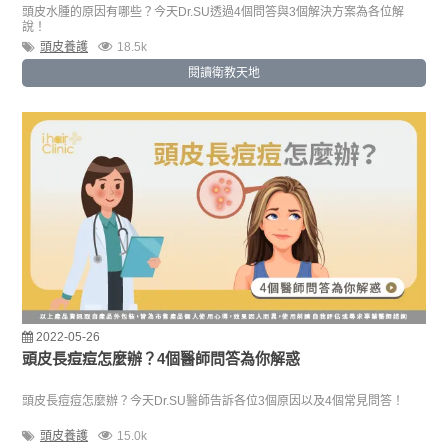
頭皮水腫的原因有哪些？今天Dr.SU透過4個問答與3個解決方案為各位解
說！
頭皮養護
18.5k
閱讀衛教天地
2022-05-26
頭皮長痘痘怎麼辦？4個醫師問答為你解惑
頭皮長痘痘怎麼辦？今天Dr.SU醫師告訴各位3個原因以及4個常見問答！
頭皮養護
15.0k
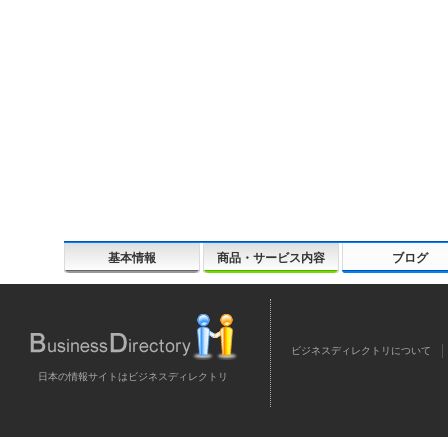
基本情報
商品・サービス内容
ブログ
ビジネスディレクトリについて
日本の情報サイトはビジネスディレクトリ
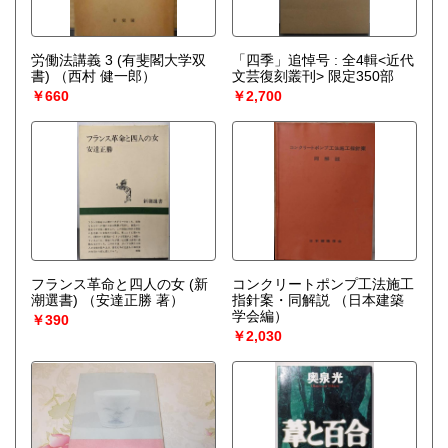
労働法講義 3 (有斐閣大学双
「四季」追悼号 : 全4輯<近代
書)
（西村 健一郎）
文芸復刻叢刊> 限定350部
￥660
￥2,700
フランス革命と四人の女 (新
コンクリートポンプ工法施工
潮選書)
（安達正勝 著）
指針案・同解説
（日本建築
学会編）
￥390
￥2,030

__________________________________________________

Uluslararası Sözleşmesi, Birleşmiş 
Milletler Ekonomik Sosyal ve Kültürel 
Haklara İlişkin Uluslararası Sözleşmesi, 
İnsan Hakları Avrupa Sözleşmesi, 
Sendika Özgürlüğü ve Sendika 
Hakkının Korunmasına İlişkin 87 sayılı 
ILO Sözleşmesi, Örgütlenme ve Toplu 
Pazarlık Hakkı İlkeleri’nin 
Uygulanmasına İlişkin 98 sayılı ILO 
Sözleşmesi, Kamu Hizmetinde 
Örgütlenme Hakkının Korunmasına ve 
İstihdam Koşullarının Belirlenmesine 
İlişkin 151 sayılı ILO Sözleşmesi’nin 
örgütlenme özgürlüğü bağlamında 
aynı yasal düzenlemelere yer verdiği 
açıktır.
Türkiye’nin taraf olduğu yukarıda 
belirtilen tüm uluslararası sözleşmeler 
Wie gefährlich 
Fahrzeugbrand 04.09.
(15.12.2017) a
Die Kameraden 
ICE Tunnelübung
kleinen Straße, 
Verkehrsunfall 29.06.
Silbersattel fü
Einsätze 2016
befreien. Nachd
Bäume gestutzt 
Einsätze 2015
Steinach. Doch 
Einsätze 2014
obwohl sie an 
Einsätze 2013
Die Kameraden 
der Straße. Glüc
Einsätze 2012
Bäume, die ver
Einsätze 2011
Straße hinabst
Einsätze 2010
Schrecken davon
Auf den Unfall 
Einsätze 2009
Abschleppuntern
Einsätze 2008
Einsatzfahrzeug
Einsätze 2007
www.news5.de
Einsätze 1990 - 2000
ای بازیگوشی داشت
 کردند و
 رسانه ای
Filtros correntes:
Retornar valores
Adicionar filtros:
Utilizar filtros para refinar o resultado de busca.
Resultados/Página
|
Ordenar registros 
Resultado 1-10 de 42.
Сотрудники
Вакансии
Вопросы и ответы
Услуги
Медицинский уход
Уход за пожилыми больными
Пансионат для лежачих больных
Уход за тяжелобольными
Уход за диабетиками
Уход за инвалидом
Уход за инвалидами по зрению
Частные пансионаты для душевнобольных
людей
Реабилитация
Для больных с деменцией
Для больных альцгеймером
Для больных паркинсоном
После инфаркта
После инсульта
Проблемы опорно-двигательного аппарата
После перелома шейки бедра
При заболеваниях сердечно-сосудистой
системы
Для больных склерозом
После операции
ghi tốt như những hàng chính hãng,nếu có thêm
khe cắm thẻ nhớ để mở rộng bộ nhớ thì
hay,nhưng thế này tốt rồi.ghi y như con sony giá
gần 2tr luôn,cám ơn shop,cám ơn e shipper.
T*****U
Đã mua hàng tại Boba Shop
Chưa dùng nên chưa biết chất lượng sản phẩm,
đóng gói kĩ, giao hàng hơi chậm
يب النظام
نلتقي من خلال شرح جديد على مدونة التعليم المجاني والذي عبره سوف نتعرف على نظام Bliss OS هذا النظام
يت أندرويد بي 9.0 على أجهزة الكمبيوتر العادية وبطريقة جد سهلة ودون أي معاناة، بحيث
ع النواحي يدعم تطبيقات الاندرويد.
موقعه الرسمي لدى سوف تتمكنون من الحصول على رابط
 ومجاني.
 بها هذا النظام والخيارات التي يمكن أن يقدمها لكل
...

__________________________________________________

- [PROBLEM DETAILS]
Reproduce the lines above, beginning at the line with "Einsätze 2009" and stopping after the line with "khe cắm thẻ nhớ để mở rộng bộ nhớ thì", exactly as they are.

- [YOUR SOLUTION]
Einsätze 2009
Abschleppuntern
Einsätze 2008
Einsatzfahrzeug
Einsätze 2007
www.news5.de
Einsätze 1990 - 2000
ای بازیگوشی داشت
 کردند و
 رسانه ای
Filtros correntes:
Retornar valores
Adicionar filtros:
Utilizar filtros para refinar o resultado de busca.
Resultados/Página
|
Ordenar registros 
Resultado 1-10 de 42.
Сотрудники
Вакансии
Вопросы и ответы
Услуги
Медицинский уход
Уход за пожилыми больными
Пансионат для лежачих больных
Уход за тяжелобольными
Уход за диабетиками
Уход за инвалидом
Уход за инвалидами по зрению
Частные пансионаты для душевнобольных
людей
Реабилитация
Для больных с деменцией
Для больных альцгеймером
Для больных паркинсоном
После инфаркта
После инсульта
Проблемы опорно-двигательного аппарата
После перелома шейки бедра
При заболеваниях сердечно-сосудистой
системы
Для больных склерозом
После операции
ghi tốt như những hàng chính hãng,nếu có thêm
khe cắm thẻ nhớ để mở rộng bộ nhớ thì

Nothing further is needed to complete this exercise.